* [PROBLEM DESCRIPTION]
Transcribe the listing verbatim. Do not carry over any pictures.

====== GIVEN DATA ======

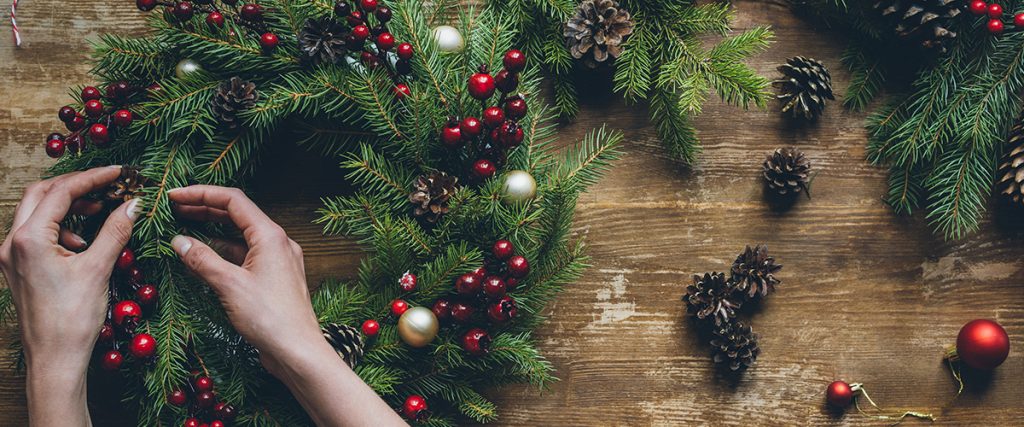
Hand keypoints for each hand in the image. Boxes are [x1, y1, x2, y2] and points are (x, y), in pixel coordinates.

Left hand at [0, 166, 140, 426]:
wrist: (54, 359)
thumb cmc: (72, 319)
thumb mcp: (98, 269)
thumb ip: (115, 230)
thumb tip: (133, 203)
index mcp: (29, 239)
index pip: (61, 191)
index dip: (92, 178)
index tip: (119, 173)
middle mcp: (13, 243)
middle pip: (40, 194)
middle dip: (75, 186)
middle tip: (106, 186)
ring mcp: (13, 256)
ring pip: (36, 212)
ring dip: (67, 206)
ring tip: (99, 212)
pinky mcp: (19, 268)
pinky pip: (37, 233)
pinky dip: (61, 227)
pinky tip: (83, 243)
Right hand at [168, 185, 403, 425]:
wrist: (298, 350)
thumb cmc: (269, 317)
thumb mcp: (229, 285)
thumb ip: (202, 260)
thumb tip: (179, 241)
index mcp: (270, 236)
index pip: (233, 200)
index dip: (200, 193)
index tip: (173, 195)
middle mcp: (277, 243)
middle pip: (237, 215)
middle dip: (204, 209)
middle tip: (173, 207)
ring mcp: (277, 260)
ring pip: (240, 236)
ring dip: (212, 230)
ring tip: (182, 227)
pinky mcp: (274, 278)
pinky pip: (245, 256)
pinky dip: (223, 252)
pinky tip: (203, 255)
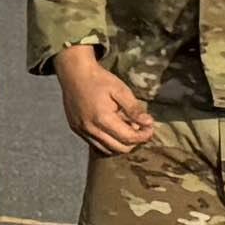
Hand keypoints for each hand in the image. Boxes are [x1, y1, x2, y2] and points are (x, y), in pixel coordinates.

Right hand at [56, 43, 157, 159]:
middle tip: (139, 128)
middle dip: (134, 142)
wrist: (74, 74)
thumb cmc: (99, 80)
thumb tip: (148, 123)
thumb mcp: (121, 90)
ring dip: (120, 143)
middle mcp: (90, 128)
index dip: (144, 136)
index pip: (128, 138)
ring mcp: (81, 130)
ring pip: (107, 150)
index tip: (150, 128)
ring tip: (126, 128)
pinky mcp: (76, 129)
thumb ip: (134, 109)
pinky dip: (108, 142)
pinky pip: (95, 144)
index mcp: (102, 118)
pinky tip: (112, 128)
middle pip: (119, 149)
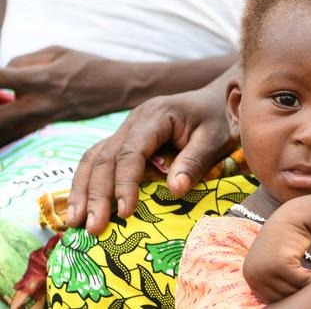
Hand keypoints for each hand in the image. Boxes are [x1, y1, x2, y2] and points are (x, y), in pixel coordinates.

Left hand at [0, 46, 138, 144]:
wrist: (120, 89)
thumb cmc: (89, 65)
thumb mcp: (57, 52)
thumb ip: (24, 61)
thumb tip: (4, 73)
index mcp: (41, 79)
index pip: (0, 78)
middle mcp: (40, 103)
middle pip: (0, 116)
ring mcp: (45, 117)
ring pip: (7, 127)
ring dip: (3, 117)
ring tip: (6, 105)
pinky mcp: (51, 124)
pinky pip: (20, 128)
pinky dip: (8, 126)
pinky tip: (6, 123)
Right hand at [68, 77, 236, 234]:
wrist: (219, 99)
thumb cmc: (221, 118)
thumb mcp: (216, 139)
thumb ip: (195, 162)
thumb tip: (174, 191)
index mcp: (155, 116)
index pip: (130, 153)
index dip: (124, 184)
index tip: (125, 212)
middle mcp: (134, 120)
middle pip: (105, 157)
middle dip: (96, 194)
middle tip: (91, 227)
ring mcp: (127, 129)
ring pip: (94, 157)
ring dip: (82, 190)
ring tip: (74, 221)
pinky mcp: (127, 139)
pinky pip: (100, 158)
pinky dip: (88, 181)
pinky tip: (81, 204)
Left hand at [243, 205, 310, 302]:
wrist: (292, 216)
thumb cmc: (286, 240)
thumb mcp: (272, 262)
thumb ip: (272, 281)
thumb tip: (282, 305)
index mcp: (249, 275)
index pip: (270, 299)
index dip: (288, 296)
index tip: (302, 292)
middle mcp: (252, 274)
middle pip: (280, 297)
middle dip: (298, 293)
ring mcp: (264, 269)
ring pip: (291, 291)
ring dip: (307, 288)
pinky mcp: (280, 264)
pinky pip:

======

* [RESPONSE TO THE TASK]
Hand keypoints for each hand in the image. Boxes are [x1, y1, x2, y2] and points are (x, y), in pixel coordinates.

Left hand at [0, 166, 140, 426]:
wrist: (54, 359)
thumb cmc: (72, 319)
thumb mcp: (98, 269)
thumb ip: (115, 230)
thumb tip: (133, 203)
index mcp: (29, 239)
index pip: (61, 191)
index dip: (92, 178)
index tip: (119, 173)
middle mcp: (13, 243)
middle pip: (40, 194)
middle dip: (75, 186)
middle tip: (106, 186)
ring mcp: (13, 256)
ring pip: (36, 212)
ring dip: (67, 206)
ring tip: (99, 212)
pinky mcp: (19, 268)
pinky pip: (37, 233)
pinky dip: (61, 227)
pinky tip: (83, 243)
Right hand at [168, 185, 403, 425]:
wrist: (298, 350)
thumb cmc: (269, 317)
thumb mcp: (229, 285)
thumb ip: (202, 260)
thumb tip: (179, 241)
index mcp: (270, 236)
index pip: (233, 200)
index dip: (200, 193)
index tip: (173, 195)
middle mcp: (277, 243)
middle pip: (237, 215)
middle dip: (204, 209)
middle tip: (173, 207)
ring mcp: (277, 260)
ring pip: (240, 236)
ring dip: (212, 230)
ring tip: (182, 227)
pinky mcp: (274, 278)
pinky pip: (245, 256)
pinky dip: (223, 252)
pinky tip: (203, 255)
Hand keypoints for each hand in the image. Boxes are [x1, y1, x2, y2] and points are (x, y), in pixel coordinates.

Right hand at [56, 43, 157, 159]:
middle tip: (139, 128)
middle dip: (134, 142)
wrist: (74, 74)
thumb cmc: (99, 80)
thumb tip: (148, 123)
thumb mcp: (121, 90)
ring dip: (120, 143)
middle mcp: (90, 128)
index dip: (144, 136)
index pip: (128, 138)
ring mcp: (81, 130)
ring pip: (107, 150)
index tip: (150, 128)
ring tip: (126, 128)
pinky mcp: (76, 129)
thumb ip: (134, 109)
pinky dip: (108, 142)
pinky pip: (95, 144)
index mcp: (102, 118)
pinky tip: (112, 128)
middle pip: (119, 149)
Hand keypoints for each hand in the image. Boxes are [x1, y1, x2, y2] and points are (x, y), in pixel coordinates.

Left hand at [0, 46, 138, 144]:
wrist: (120, 89)
thumb cmc: (89, 65)
thumb mcp: (57, 52)
thumb ip: (24, 61)
thumb tip: (4, 73)
index mcp: (41, 79)
index pip: (0, 78)
middle mcp: (40, 103)
middle pip: (0, 116)
ring mcp: (45, 117)
ring pip: (7, 127)
ring dip: (3, 117)
ring tip: (6, 105)
pinky mcp: (51, 124)
pinky pip: (20, 128)
pinky dip: (8, 126)
pinky tip: (6, 123)
Right hand at [68, 77, 236, 234]:
wrist: (219, 99)
thumb cmc: (221, 118)
thumb mcp: (216, 139)
thumb ip: (195, 162)
thumb tip: (174, 191)
index mcp: (155, 116)
index pip: (130, 153)
index dip: (124, 184)
index tip: (125, 212)
middle mcp: (134, 120)
middle pip: (105, 157)
middle dip: (96, 194)
middle tip: (91, 227)
ring mcp: (127, 129)
ring pip: (94, 157)
ring dip: (82, 190)
ring tip: (74, 221)
pinky mcp: (127, 139)
pinky pip: (100, 158)
pinky dip: (88, 181)
pinky tip: (81, 204)
Left hand at [243, 205, 310, 302]:
wrist: (292, 216)
thumb cmc: (286, 240)
thumb mcp: (272, 262)
thumb ip: (272, 281)
thumb tip: (282, 305)
index mcp: (249, 275)
index pip: (270, 299)
index dip: (288, 296)
index tip: (302, 292)
middle mcp: (252, 274)
middle pip: (280, 297)
middle dip: (298, 293)
ring mcp: (264, 269)
ring pip: (291, 291)
ring dip: (307, 288)
pinky mcp: (280, 264)
pinky pip:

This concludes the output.